Data for review section start

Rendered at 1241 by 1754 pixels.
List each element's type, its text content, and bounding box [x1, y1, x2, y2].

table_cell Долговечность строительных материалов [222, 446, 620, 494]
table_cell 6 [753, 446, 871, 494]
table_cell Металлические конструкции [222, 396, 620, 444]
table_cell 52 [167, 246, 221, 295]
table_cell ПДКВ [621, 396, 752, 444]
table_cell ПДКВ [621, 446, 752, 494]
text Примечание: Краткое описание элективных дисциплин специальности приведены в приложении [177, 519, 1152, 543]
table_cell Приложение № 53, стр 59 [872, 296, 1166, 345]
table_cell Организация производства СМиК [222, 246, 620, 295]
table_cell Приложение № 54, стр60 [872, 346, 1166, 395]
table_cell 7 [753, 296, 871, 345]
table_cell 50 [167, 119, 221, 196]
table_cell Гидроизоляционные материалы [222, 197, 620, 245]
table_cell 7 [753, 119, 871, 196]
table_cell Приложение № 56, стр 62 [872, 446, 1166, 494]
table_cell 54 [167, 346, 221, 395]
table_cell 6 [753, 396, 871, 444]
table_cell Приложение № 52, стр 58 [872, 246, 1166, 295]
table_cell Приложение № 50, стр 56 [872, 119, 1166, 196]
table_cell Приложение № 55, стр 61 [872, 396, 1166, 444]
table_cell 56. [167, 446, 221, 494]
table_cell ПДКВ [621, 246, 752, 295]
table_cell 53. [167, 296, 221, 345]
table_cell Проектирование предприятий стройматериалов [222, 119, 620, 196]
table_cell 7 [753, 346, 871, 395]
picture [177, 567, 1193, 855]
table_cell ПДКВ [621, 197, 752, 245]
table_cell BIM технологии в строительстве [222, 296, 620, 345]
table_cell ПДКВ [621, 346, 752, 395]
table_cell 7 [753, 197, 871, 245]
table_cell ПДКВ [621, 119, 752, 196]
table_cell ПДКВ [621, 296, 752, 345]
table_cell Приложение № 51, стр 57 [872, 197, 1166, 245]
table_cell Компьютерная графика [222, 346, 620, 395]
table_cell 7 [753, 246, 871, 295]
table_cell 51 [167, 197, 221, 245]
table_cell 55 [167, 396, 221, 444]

Data for review section end

→ **Prompt**
Retype each line above, keeping every character.

→ **Written response**
Rendered at 1241 by 1754 pixels.
List each element's type, its text content, and bounding box [x1, y1, x2, y2].

table_cell Долговечность строительных материалов [222, 446, 620, 494]
table_cell 6 [753, 446, 871, 494]
table_cell Металлические конструкции [222, 396, 620, 444]
table_cell 52 [167, 246, 221, 295]
table_cell ПДКВ [621, 396, 752, 444]
table_cell ПДКВ [621, 446, 752, 494]
text Примечание: Краткое описание элективных дисциплин специальности приведены в приложении [177, 519, 1152, 543]
table_cell Приложение № 53, стр 59 [872, 296, 1166, 345]
table_cell Организация производства СМиК [222, 246, 620, 295]
table_cell Приложение № 54, стр60 [872, 346, 1166, 395]
table_cell 7 [753, 296, 871, 345]
table_cell 50 [167, 119, 221, 196]
table_cell Гидроизоляционные материалы [222, 197, 620, 245]
table_cell 7 [753, 119, 871, 196]
table_cell Приложение № 56, стр 62 [872, 446, 1166, 494]
table_cell 54 [167, 346, 221, 395]
table_cell 6 [753, 396, 871, 444]
table_cell Приложение № 52, стр 58 [872, 246, 1166, 295]
table_cell Приложение № 50, стр 56 [872, 119, 1166, 196]
table_cell Приложение № 55, стр 61 [872, 396, 1166, 444]
table_cell 56. [167, 446, 221, 494]
table_cell ПДКВ [621, 246, 752, 295]
table_cell 53. [167, 296, 221, 345]
table_cell Проектирование предприятий стройматериалов [222, 119, 620, 196]
table_cell 7 [753, 346, 871, 395]
picture [177, 567, 1193, 855]
table_cell ПДКВ [621, 197, 752, 245]
table_cell BIM технологии в строительстве [222, 296, 620, 345]
table_cell ПДКВ [621, 346, 752, 395]
table_cell 7 [753, 197, 871, 245]
table_cell ПДКВ [621, 119, 752, 196]
table_cell ПДКВ [621, 296, 752, 345]
table_cell Приложение № 51, стр 57 [872, 197, 1166, 245]
table_cell Компьютерная графика [222, 346, 620, 395]
table_cell 7 [753, 246, 871, 295]
table_cell 51 [167, 197, 221, 245]
table_cell 55 [167, 396, 221, 444]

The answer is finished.